In her translation, Jenny Bhatt invites the reader into Dhumketu’s world as an expert guide; not only does her introduction draw a map—complete with instructions on how to understand its complexities—but she remains present throughout the text, conducting the reader through any unfamiliar history, culture, and language via footnotes and a glossary. Her choice of stories to include in this collection (at least one from each of the original compilations) are carefully intended to underline the scope of the author’s skill and knowledge of his country. The result is a kaleidoscope, abundant in variegating depictions of both landscapes and the human interiors populating them.

The collection begins with “The Post Office,” Dhumketu’s most well-known work. This story tells of a father waiting for a letter from his daughter, who had moved when she married a man in another town—a letter that ultimately comes too late. As an opener to the sequence, the author immediately shows us an intuitive ability to highlight both ends of the emotional spectrum: the joy of the man when recalling time spent with his daughter, and his sorrow when, day after day, no letter arrives.
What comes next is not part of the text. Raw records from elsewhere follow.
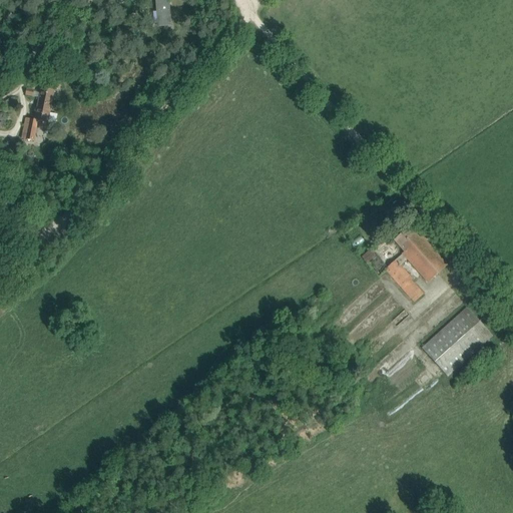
[(155,0),(156,12),(157,25),(171,24),(169,0),(155,0)]
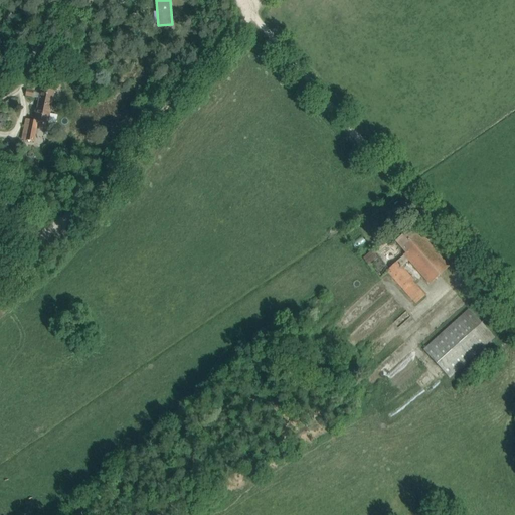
[(42,86),(38,105),(51,107),(55,89),(60,90),(61,82),(52,80),(51,88),(42,86)]
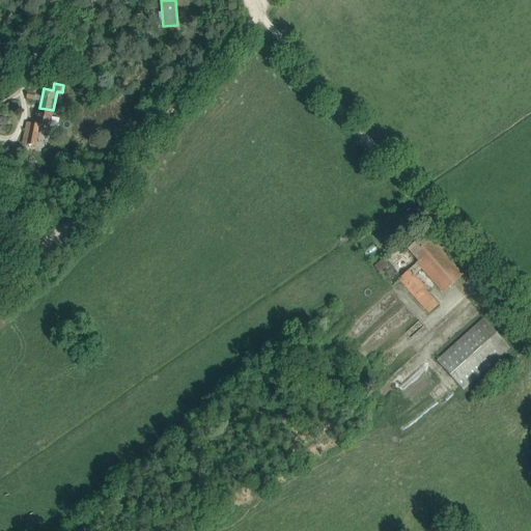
[(28,91),(27,99),(34,101),(35,95),(36,92),(28,91)]
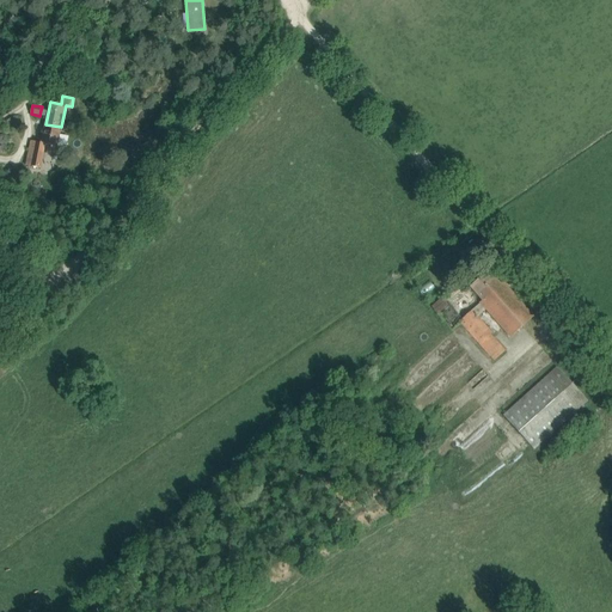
[(46,124),(42,144),(31,141),(25,166),(41,169),(46,145),(57,147),(61,127),(46,124)]
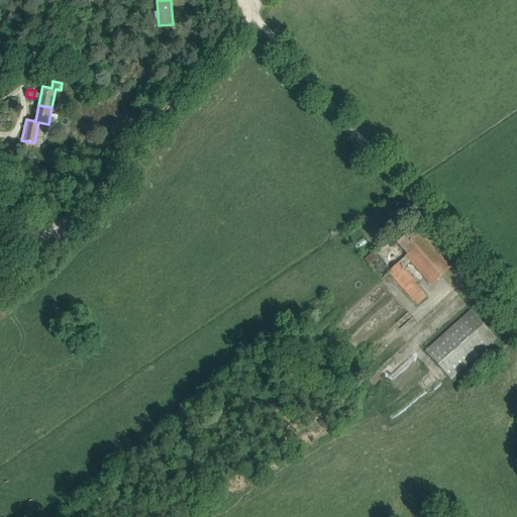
[(413,229),(399,242),(408,253),(406,255),(411,262),(431,244),(425,238),(423,240),(413,229)]
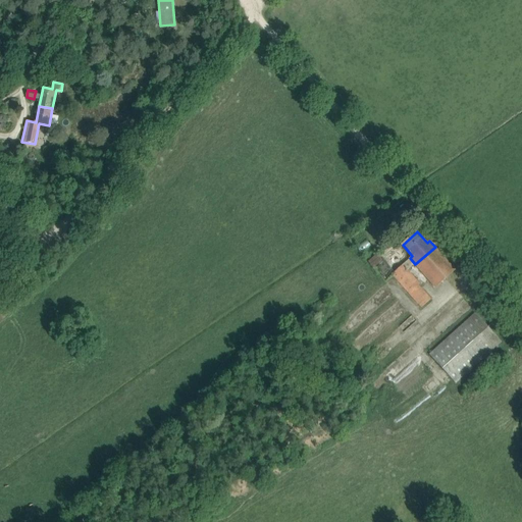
[(435,247),(415,264),(435,288),(455,270),(435,247)]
In another work, “Unknown Helpers,” Dhumketu portrays the story of an anonymous man who moves through life with a sense of duty, filling in where and when he is needed. When a village needs a helping hand, he steps up without expecting praise; he also accepts blame for occurrences there when no one else does. One day, seeing a young woman of the “untouchable dhedh” caste being ill and harassed by the villagers, the anonymous man sits with her, helping her heal and giving her a moment of happiness. When the locals see him with her, however, they punish him by throwing stones. He accepts without complaint, explaining:

A person is drawn to a task by two tendencies: compassion or wisdom. If there is compassion in people, then stones won’t fall. If there is wisdom, there won’t be cruel laughter. To people, between reason and appearance, the latter is of more importance. He bore the assault quietly and went on.

Despite this noble deed, the villagers see his act as sinful; they are unable to break from the appearances their society relies upon. In this way, the story intones the resonances of a fable, hinting that one should focus on helping others rather than what others think. In addition to being a tale of morality, the story also allows Dhumketu to criticize the caste system, in which the villagers choose to cast out a kind, helpful man rather than reassess their biases.

Many of Dhumketu’s stories also focus on women; Bhatt explains: “he took care to portray his female protagonists as complex human beings in their own right.” In his tales, the thoughts and feelings of women are given room; they explore, desire, and act of their own volition—with sometimes surprising results. In “The Queen of Nepal,” Gopi falls in love with her neighbor, Dalbahadur, and they—both already married—make plans to run off together. On the night of their escape, however, Dalbahadur sees a play about the adulterous Sita and backs out of their plan at the last minute. Unfazed, Gopi leaves without him and sets up a tea house in the mountains, where she is known as “The Queen of Nepal.” A few years later, Dalbahadur shows up and informs Gopi that both her husband and his wife had died due to the war. Instead of taking the opportunity to be with Dalbahadur, however, Gopi leaves her tea house to be with her husband’s family, finally realizing that she did love him.

In each story, be it through the vibrant description of person or place, Dhumketu encourages his readers to look further at the small aspects of life and to appreciate the beauty that surrounds us. Even though many of the stories are nearly a century old, the themes remain relevant, charting the foundations of human existence through time, space, and language.